Jessica Hollander | from:English

The Problem with Moving

 One move leads to another move, and nowhere feels as good as you want it to feel; your childhood feels wrong, and this place feels wrong, and the next place feels wrong, and so you move again. Find a new job, a new apartment, meet a neighbor at the mailboxes; he has a dog named Kidney that terri­fies you, but the neighbor is a new friend, the first one you meet and when he invites you to dinner you go because that’s what you do, you’ve just moved to the area.

His wife is sullen with red wine, glancing at you, and you understand, you do not like people either, though she does not realize this about you because you chat with her husband like you do like people, and he chatters back nervously as though he really does like people; he is one of those rarities, only he usually pre­tends not to like them because of the wife. Hence the nervous­ness. He has broken a rule bringing you here. Kidney scratches behind a closed door down the hall.

Your job is in an office with bright yellow walls; they are too yellow, and you point to them and say you now know what it’s like to work inside the sun. Everyone laughs, someone suggests we turn up the heat, and the next day someone brings you a bag of Sun Chips, then Sunny-D; soon they call you Sunny. You get a promotion. You go to the neighbor’s to celebrate, and the wife, takes Kidney for a walk. Neighbor tells you don’t take it person­ally. Neighbor is excited about the promotion.

Things slow down. Work. Coffee. Mailboxes. Neighbor. Your coworkers sense something. They make calls, fix blind-dates for your lunch hour, say: this might be the Moony you’re looking for! None of them are Moonies. You wish you could be friends with the neighbor’s wife who hates people, but you after all are a per­son, too.
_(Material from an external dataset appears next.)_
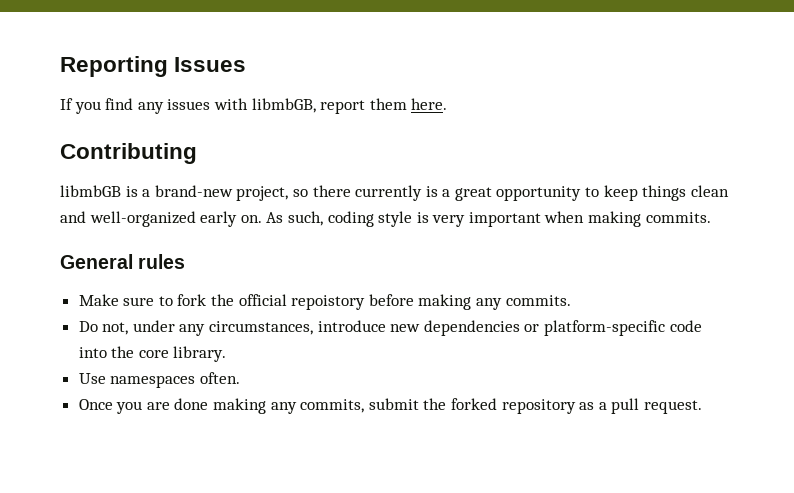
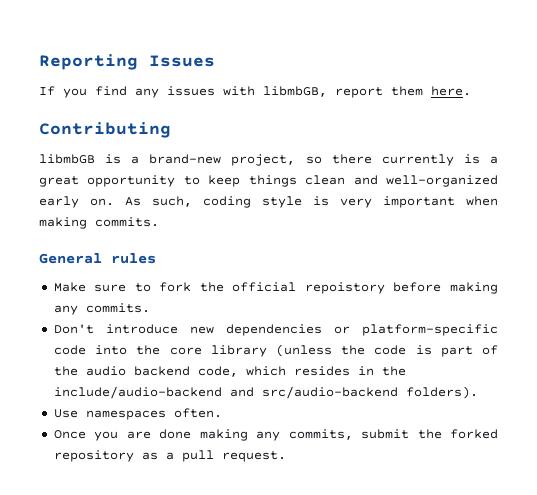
[78,320,314,336] Do not, under any circumstances, -> [53,324,94,334] Don't
[173,346,227,362] library. -> [210,344,498,357] [53,366,406,377] [53,386,478,399] library (unless the code is part of the audio backend code, which resides in the include/audio-backend and src/audio-backend folders).

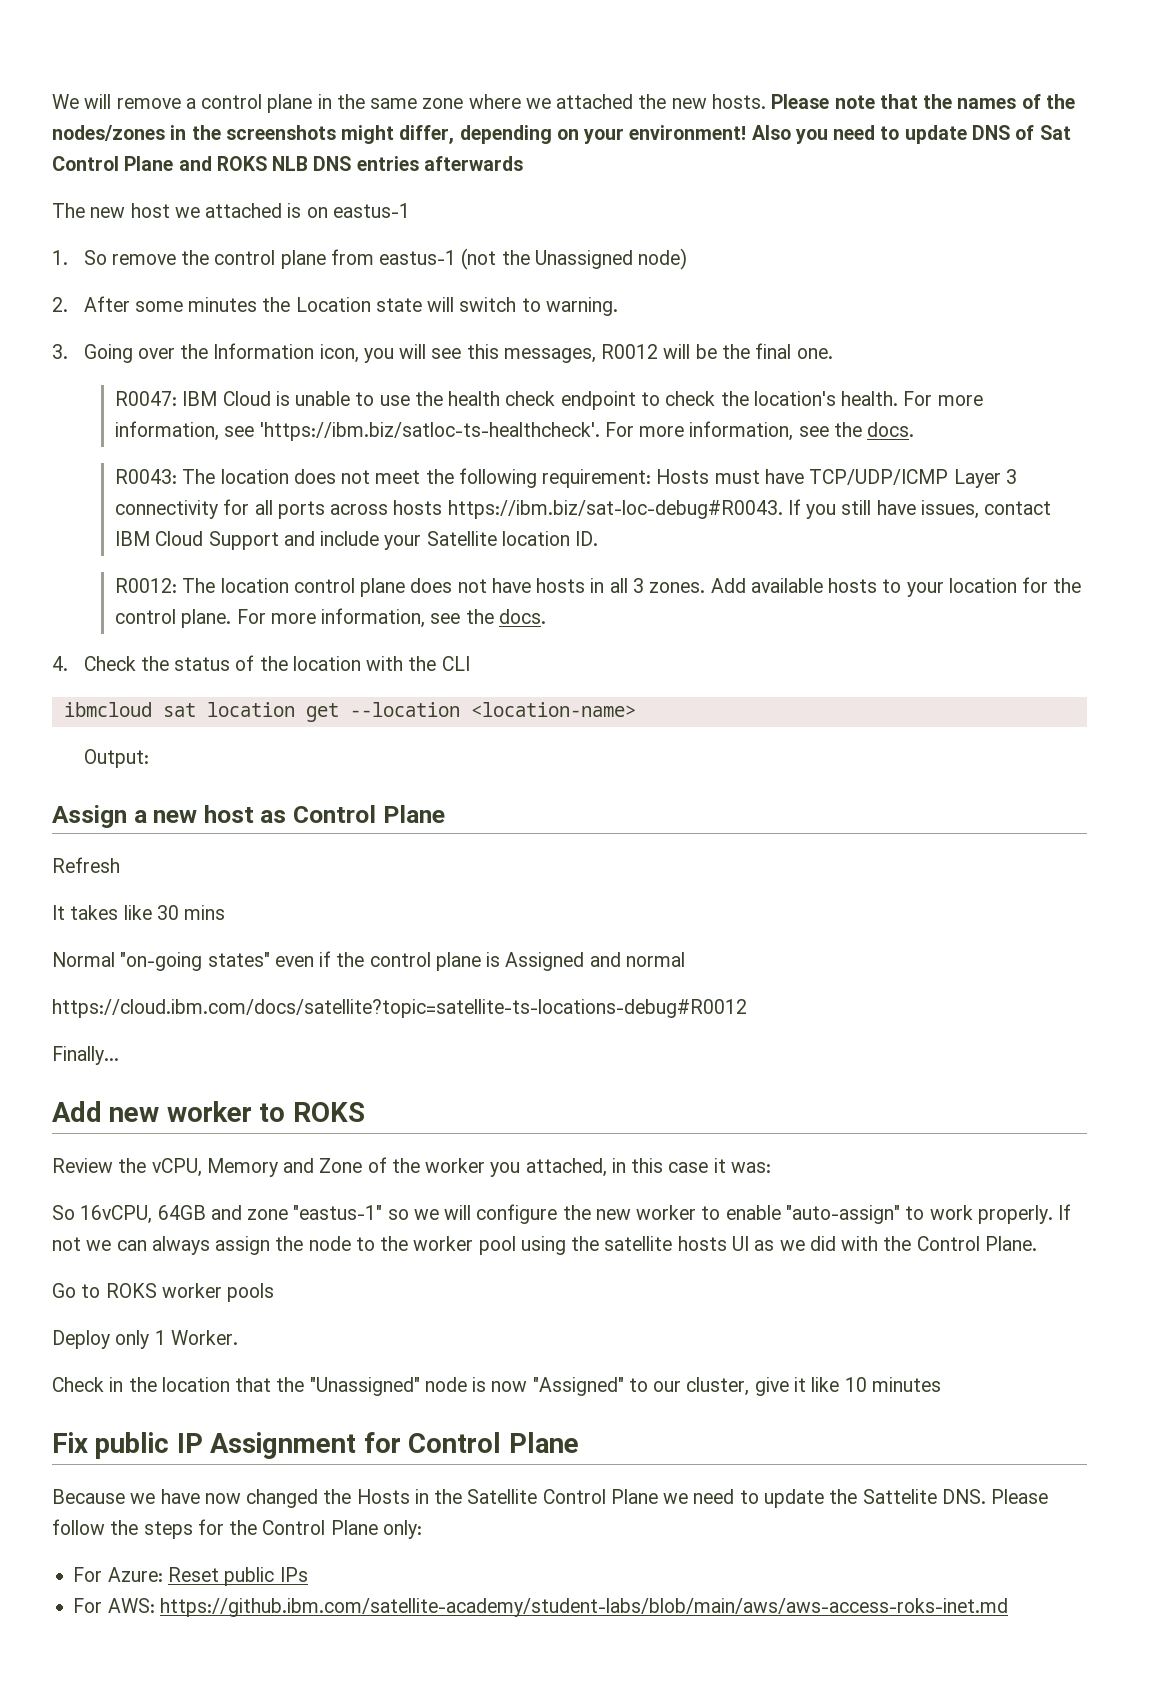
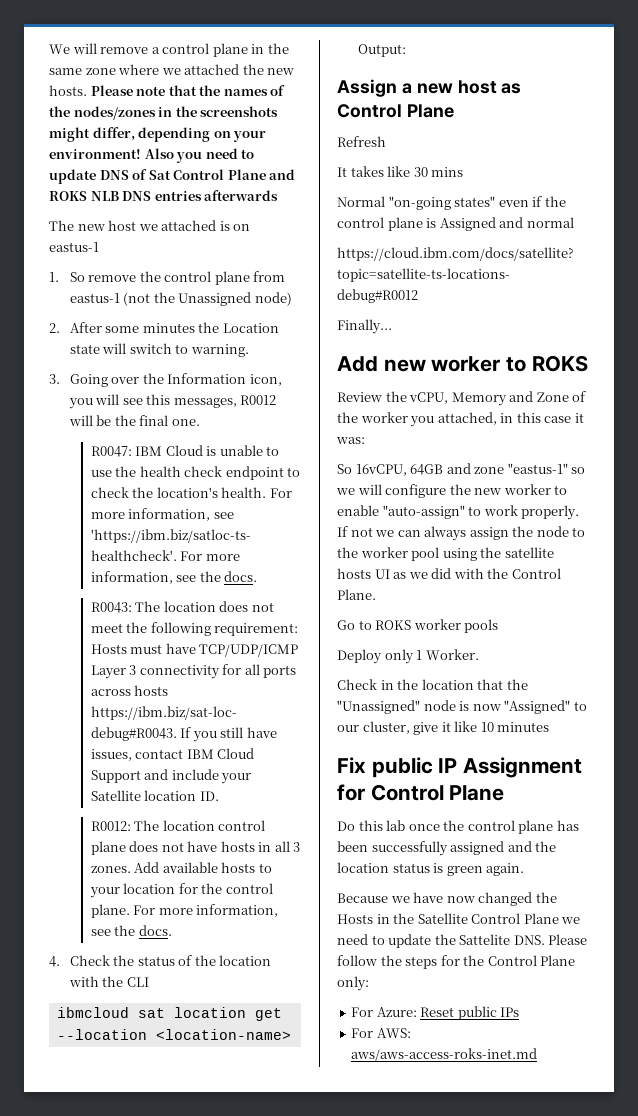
(579, 1442) none -> [337,820,579,834] [337,841,557,856] [337,862,525,876] // Do this lab once the control plane has been successfully assigned and the location status is green again.
[159,1598,1008,1617] https://github.ibm.com/satellite-academy/student-labs/blob/main/aws/aws-access-roks-inet.md -> [351,1048,538,1062] aws/aws-access-roks-inet.md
Your mother calls. She says three houses opened up in their neighborhood and they are all good deals. Your dad snores in the background. Your mother says: I broke another plate today. Your mother says: I ran into your high school sweetheart. No, not married. Bald as a bat!

You move. Somewhere new. New neighbor, new job; it’s not hard, you are highly skilled. The walls are blue in the new office. They call you Skyler.

New neighbor’s dog Potato scratches down the hall. New neighbor has no wife. You sleep together. You move in together. Goodbye Potato. You tell your mother, she cries about it. At the office they call neighbor Nightler. Things slow down. Night- ler gets thin. You realize Nightler does not like people. He puts headphones on when you enter the room.

Your coworkers sense something. You hear whispers around his name. Bzzzzzz Nightler bzzzzzz. You close your door. Boy do you miss old Neighbor.

Your mother calls, says: we’re still here! Dad snoring. She says: we bought new plates today. We bought three. One for you.

The problem with people: one person leads to another per­son, and no one’s who you want them to be; even Mother feels wrong, and Nightler feels wrong, and the next one feels wrong.

Nightler says: I’m hungry. I think you should leave.

You move. This time you move backwards. Hello Neighbor. Hello Kidney. Hello wife that hates you. You say to Wife: I hate you, too. You say to Neighbor: I do not hate you. I do not really hate everyone, only I think I do when I get restless. Will you chain me here to your kitchen chair? Will you be my Moony?

Wife leaves with Kidney. Goodbye. Goodbye. You are unhappy being chained down the rest of your life. But it’s the only way to stop moving.